Politics

Detroit Problems Are 'Closer to Home Than You May Realize,' Battle Creek Paper Says

January 17, 2016, 9:01 PM

This cross-state unity is worth appreciating: "Detroit Public Schools fight our fight, too," says the headline on a Battle Creek Enquirer editroial Sunday.

"Detroiters’ agonies are far from self-inflicted," the paper comments, "and it is . . . willful self-deception to interpret the events there as irrelevant to our lives in Calhoun County. . . . Consider the long-term prognosis for Battle Creek Public Schools."

The takeaway from opinion editor Michael McCullough, who's also executive editor of the 15,000-circulation daily, is:

Detroit may be hundreds of miles away from where you sit, but it’s closer to home than you may realize.

The 13-paragraph editorial urges readers not to see "the Detroit Public Schools crisis — and every other problem in Michigan’s largest city — as a drama of its own making, a product of local corruption, incompetence and malfeasance."

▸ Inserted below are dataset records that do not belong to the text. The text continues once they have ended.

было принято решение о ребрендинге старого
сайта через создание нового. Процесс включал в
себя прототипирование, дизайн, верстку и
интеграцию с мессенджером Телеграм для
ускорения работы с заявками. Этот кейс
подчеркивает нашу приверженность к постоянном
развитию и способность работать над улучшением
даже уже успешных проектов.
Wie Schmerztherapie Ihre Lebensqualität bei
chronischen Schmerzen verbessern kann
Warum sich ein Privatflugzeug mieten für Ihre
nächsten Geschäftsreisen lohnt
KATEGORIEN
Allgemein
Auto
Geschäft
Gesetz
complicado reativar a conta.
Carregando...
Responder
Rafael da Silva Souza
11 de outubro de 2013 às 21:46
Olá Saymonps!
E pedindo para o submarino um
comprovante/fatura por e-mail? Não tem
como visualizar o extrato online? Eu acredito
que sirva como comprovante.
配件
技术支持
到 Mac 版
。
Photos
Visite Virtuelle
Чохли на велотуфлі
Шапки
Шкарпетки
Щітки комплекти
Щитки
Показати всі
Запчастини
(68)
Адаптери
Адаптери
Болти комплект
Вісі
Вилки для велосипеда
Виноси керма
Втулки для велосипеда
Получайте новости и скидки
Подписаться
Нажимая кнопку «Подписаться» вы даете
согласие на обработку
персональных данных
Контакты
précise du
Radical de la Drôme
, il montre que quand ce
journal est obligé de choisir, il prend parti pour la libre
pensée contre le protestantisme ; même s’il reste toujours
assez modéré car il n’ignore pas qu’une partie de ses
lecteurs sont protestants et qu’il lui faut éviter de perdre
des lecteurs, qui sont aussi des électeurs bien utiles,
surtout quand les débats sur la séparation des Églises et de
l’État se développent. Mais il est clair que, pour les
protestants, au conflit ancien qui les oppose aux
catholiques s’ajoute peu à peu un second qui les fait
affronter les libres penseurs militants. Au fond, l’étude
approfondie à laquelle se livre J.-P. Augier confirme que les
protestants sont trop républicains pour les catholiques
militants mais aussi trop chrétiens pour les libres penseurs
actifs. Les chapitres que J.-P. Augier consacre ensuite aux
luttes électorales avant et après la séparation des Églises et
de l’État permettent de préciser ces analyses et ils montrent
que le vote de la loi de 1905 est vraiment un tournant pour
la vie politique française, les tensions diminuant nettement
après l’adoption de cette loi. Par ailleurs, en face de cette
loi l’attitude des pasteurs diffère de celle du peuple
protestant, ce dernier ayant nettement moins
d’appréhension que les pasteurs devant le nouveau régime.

It’s no coincidence that the majority of the children who attend these so-called failing schools [in Detroit, Albion and Battle Creek] have brown skin and come from low-income families. White flight, and the policies and systemic prejudices that enable it (think schools of choice), have decimated these legacy districts. And still it continues.

The diversion of public treasure to the creation of charter schools is not, as its advocates argue, inspired by a desire to give the victims of struggling schools an escape route to better educational opportunities.

It is, rather, one component of a broad and deliberate effort to dismantle public education and the labor unions that fight on behalf of educators who dedicate their lives and careers to teaching the next generation.

Those reminders of common challenges come at the start of a week when Michiganians will hear the governor talk in his State of the State address Tuesday night about the situation in Flint, and perhaps also in Detroit schools.  

-- Alan Stamm


Detroit teachers protest this month.